_PROBLEM DESCRIPTION_
Lines with the word "wash" are the ones wanted. Copy each of them from the entries below.

(Beginning of RECORDS SHOWN)

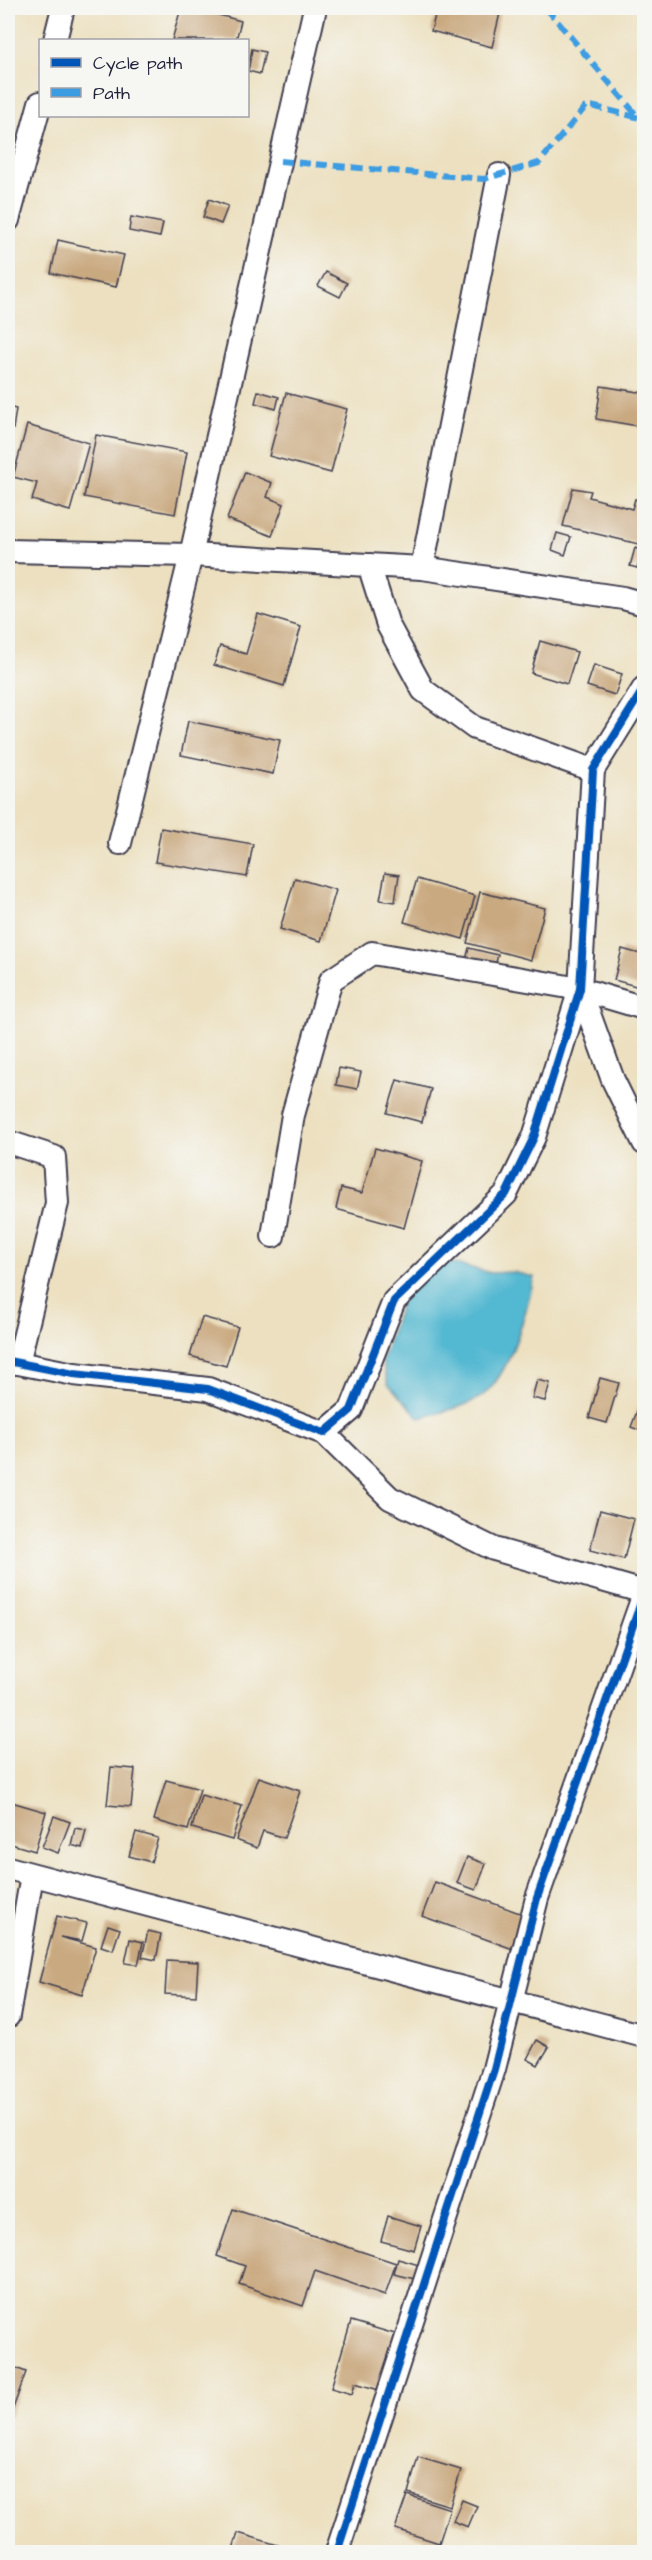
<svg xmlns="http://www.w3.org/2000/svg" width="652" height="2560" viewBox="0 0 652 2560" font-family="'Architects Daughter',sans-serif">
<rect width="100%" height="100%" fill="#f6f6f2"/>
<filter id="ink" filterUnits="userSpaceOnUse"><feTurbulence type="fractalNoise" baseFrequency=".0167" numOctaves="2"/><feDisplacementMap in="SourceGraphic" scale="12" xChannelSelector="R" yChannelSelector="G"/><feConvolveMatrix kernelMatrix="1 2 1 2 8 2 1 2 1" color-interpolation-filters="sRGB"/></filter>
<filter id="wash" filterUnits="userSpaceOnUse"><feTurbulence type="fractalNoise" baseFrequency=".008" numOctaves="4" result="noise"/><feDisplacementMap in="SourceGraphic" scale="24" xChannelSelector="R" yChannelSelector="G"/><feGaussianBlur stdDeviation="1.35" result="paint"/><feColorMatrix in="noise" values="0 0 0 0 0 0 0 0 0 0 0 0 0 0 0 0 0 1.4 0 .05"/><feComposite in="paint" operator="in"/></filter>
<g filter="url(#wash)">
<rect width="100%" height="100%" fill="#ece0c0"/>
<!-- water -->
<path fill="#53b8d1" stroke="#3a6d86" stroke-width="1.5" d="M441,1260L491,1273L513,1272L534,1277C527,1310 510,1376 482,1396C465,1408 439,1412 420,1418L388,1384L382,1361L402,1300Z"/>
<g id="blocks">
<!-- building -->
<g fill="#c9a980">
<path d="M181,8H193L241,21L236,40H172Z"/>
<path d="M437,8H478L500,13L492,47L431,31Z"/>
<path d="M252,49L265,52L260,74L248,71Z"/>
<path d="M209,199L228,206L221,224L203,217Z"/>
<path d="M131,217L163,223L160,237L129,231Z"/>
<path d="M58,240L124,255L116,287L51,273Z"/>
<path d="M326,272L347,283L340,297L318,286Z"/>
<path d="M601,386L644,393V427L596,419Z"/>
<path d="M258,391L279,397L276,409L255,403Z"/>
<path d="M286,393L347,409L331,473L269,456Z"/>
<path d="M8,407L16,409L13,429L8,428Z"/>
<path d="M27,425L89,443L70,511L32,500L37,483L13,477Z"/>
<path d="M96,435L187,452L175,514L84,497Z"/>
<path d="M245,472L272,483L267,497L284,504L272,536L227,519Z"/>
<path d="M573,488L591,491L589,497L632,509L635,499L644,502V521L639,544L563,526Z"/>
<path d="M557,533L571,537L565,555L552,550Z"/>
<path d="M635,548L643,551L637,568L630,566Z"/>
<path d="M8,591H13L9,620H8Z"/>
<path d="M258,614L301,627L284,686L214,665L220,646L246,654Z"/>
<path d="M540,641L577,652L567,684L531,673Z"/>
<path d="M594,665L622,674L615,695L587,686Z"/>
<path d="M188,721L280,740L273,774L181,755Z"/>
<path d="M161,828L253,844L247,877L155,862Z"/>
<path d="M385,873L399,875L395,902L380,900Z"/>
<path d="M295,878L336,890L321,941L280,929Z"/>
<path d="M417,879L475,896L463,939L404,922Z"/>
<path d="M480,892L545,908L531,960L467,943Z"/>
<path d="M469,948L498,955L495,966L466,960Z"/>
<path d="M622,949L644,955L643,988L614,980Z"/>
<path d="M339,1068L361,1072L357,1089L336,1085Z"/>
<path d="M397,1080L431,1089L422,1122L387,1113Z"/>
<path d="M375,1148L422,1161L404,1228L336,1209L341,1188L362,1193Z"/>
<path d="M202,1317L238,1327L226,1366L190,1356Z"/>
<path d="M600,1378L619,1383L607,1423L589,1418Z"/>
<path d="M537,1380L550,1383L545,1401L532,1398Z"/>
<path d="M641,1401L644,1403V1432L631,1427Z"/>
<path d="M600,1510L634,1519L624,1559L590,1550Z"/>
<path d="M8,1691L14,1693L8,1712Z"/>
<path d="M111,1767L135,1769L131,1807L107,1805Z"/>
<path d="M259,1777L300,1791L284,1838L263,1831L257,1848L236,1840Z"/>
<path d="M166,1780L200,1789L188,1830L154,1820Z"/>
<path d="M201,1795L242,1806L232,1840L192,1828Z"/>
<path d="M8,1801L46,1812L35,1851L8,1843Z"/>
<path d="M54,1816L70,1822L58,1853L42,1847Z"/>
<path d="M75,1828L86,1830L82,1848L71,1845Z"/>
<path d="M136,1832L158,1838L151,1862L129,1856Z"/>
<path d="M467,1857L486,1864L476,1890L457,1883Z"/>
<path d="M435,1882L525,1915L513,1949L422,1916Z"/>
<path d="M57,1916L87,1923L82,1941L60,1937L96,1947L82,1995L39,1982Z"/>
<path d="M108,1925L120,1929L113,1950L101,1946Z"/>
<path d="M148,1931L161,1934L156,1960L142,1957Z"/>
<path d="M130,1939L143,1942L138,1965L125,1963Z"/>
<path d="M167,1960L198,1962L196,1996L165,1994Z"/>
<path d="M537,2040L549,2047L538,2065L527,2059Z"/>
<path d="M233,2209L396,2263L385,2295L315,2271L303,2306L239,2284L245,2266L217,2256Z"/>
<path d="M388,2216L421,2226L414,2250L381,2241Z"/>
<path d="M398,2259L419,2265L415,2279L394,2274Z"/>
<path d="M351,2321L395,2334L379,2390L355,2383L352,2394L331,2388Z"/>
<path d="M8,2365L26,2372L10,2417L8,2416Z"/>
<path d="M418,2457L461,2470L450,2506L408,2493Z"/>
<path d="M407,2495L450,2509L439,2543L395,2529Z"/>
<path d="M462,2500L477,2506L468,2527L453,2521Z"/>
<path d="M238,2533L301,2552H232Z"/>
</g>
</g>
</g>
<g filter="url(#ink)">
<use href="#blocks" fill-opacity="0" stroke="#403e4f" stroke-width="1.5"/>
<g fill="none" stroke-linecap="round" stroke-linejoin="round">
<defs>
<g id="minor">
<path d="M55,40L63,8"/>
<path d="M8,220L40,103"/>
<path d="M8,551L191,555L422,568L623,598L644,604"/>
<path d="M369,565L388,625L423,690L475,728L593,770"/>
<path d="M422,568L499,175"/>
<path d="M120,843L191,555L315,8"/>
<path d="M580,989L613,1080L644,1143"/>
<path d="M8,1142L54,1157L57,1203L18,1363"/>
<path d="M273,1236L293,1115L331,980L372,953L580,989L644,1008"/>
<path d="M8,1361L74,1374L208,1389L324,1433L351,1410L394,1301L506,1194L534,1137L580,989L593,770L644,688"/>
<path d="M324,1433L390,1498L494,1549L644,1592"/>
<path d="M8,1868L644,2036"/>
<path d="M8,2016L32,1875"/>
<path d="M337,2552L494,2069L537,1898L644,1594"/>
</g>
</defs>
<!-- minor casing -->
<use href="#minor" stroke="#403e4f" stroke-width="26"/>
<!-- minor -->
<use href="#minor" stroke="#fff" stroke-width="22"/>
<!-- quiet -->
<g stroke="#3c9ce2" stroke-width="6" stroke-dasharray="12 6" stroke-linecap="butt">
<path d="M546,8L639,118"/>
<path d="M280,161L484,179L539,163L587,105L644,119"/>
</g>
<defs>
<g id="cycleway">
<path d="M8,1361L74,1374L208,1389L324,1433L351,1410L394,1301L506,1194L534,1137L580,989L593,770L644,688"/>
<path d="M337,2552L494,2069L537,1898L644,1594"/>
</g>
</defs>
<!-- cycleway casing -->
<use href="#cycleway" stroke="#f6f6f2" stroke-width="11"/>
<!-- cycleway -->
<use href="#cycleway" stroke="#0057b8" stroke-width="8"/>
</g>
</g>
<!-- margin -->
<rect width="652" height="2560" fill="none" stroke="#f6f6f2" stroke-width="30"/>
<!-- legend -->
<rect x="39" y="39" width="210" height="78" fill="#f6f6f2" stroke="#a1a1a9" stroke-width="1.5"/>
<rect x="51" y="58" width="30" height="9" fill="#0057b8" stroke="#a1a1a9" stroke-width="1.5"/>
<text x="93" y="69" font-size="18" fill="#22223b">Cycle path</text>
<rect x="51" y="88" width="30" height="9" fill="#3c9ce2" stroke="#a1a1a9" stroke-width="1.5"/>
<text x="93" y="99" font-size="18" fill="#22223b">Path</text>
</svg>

(End of RECORDS SHOWN)

_ANSWER FOR THIS EXERCISE_
<filter id="wash" filterUnits="userSpaceOnUse"><feTurbulence type="fractalNoise" baseFrequency=".008" numOctaves="4" result="noise"/><feDisplacementMap in="SourceGraphic" scale="24" xChannelSelector="R" yChannelSelector="G"/><feGaussianBlur stdDeviation="1.35" result="paint"/><feColorMatrix in="noise" values="0 0 0 0 0 0 0 0 0 0 0 0 0 0 0 0 0 1.4 0 .05"/><feComposite in="paint" operator="in"/></filter>
<g filter="url(#wash)">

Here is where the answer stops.